Ghetto Compressed Data Gymnastics

Summary

A large part of my day-to-day job responsibilities involve working with large compressed data sets. Sometimes the data sets are so huge, I don't have enough disk space to decompress them on my computer. Here are some tricks I've learned when wrangling large volumes of compressed data.

Searching The Data

In most cases, the data sets I'm working with are compressed log files. Often I want to search through these files and return anything that includes a particular string or matches a regex. In instances like this, I like to use a not-so-well known Unix utility called gzcat. gzcat is, quite literally cat, but for gzip compressed data. gzcat is often installed alongside the gzip CLI utility. I believe gzcat is also installed on OS X by default, but I could be mistaken.

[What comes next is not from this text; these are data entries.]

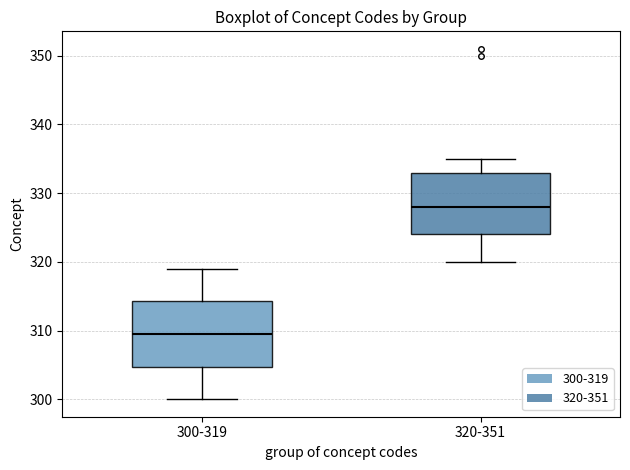

Reading left to right, transcribe this box plot: for each box, give where its median line is, the range the box spans, and where its two whiskers end, as read against the y-axis. The values are not printed on the chart, so give them approximately, as read against the axis.

300-319: median 310, box 305 to 314, whiskers 300 to 319
320-351: median 328, box 324 to 333, whiskers 320 to 335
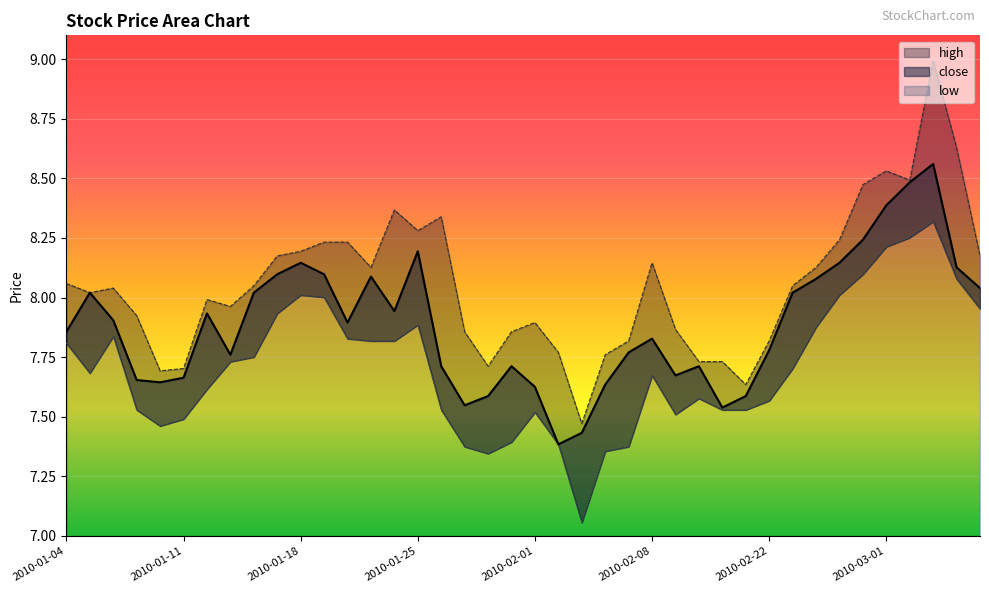

At how many categories does at least one series exceed 8?

22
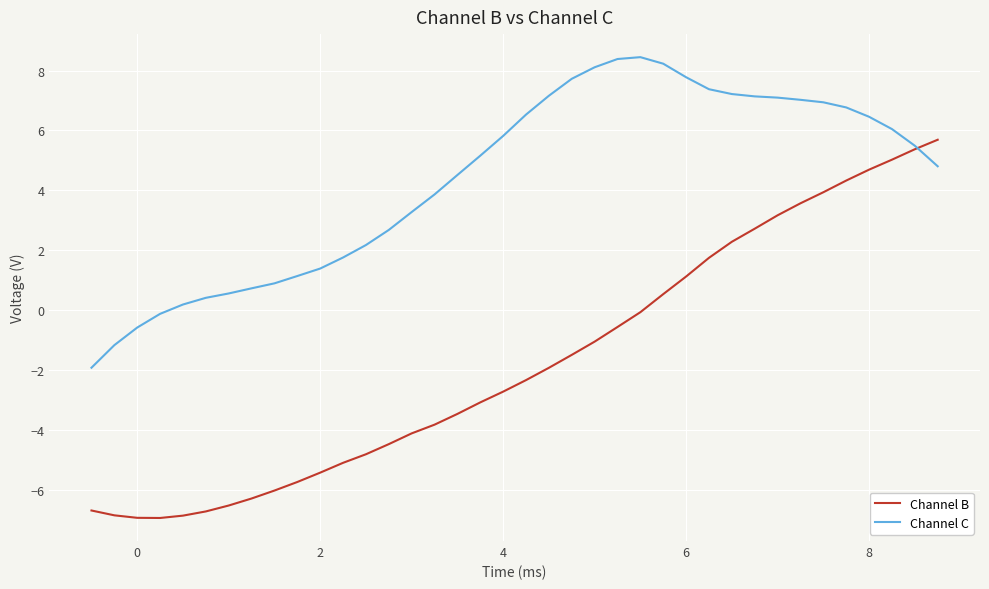

True or false: Channel C and Channel B intersect in this chart.

True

note: I think on Linux, gzcat will only be zcat

Here's a quick proof-of-concept-

$ echo Here is some test data >> file.txt
$ gzip file.txt 
$ file file.txt.gz 
file.txt.gz: gzip compressed data, was "file.txt", from Unix, last modified: Mon Oct 12 22:05:16 2015  
$ gzcat file.txt.gz 
Here is some test data  

For example, if I want to only ask my data set about Telnet logs, I'll use the following horribly inefficient one-liner-

$ gzcat * | grep telnet | head -n 1

{"project": "research", "version": "1", "type": "simpletelnetsensor", ipaddr": "xx.xx.xx.xx", "event": "2015-10-11 00:04:34,980 [AUTHENTICATION REQUEST RECEIVED] 80.200.xx.xx [root/xc3511]\n"}

If your data set is composed of lots and lots of files, sometimes you'll run into this error-

$ gzcat */*
-bash: /usr/bin/gzcat: Argument list too long

If this happens, here's a stupid shell hack to get around it by simply processing one file at a time.

$ for i in $(find . -type f);do gzcat $i | grep whatever ; done

The Ubuntu package details for gzcat and its sister utilities can be found here.

Ghetto Compressed Data Backup

Sometimes I find myself in a situation where I want to compress a massive amount of data on a server, then ship it off to a remote server to be archived or analyzed. No problem right?

Well, sometimes this happens.

$ du -h -s data/
46G    data/  
$ df -h
Filesystem      Size  Used Avail Use% Mounted on  
/dev/vda1        59G   56G  397M 100% /

Shit, the hard disk is full. I can't compress this data because it's still being used by the server, I can't take the server offline because it's production, and I don't have enough disk space to compress it all, transfer it, and delete the file. Here's where some handy dandy tar + netcat kung fu comes in handy.

FROM THE SERVER

$ tar zcvf - data/ | nc -lvp 9999 
Listening on [0.0.0.0] (family 0, port 9999)

data/  
data/logs/  
data/logs/xxxx/syslog  
data/logs/xxxx/syslog.1  
data/logs/xxxx/syslog.2  
data/logs/xxxx/syslog.3  
...

What we've done is compressed the data using tar, but instead of outputting to a file, we're outputting straight to STDOUT, then snagging it with netcat, pushing it to a raw TCP socket and waiting to shove it out to whoever connects to us. This is cool because it actually compresses the data on the way into the socket so it never actually hits the disk.

FROM THE CLIENT

$ nc -v 5.5.5.5 9999 > backup.tar.gz
...
$ file backup.tar.gz 
backup.tar.gz: gzip compressed data, from Unix, last modified: Mon Oct 12 22:35:23 2015  

Swag.

It's important to note that this solution is very unencrypted and pretty terrible in general. If you want to wrap the data in some kind of crypto you can always substitute the nc command with something like ncat --ssl or shove it through an SSH tunnel.

It's also important to note that this is way less efficient than using something like S3 or Glacier for backup but hey, that's not always an option. A much better solution is to integrate log rotation, backup, and archival into your DevOps process to avoid situations like this in the first place.

Anyways, hopefully this is useful to someone, somewhere. As always, please feel free to shoot me a message on Twitter if you have any feedback or requests for other blog posts.

Be well,
--Andrew

EDIT 10/12/15: Brian Wallace on Twitter pointed out that gzcat is essentially the exact same as running gzip -dc. Thanks Brian!

EDIT 10/19/15: I've had a few people mention zgrep to me. My mind is completely blown. I had no idea this existed.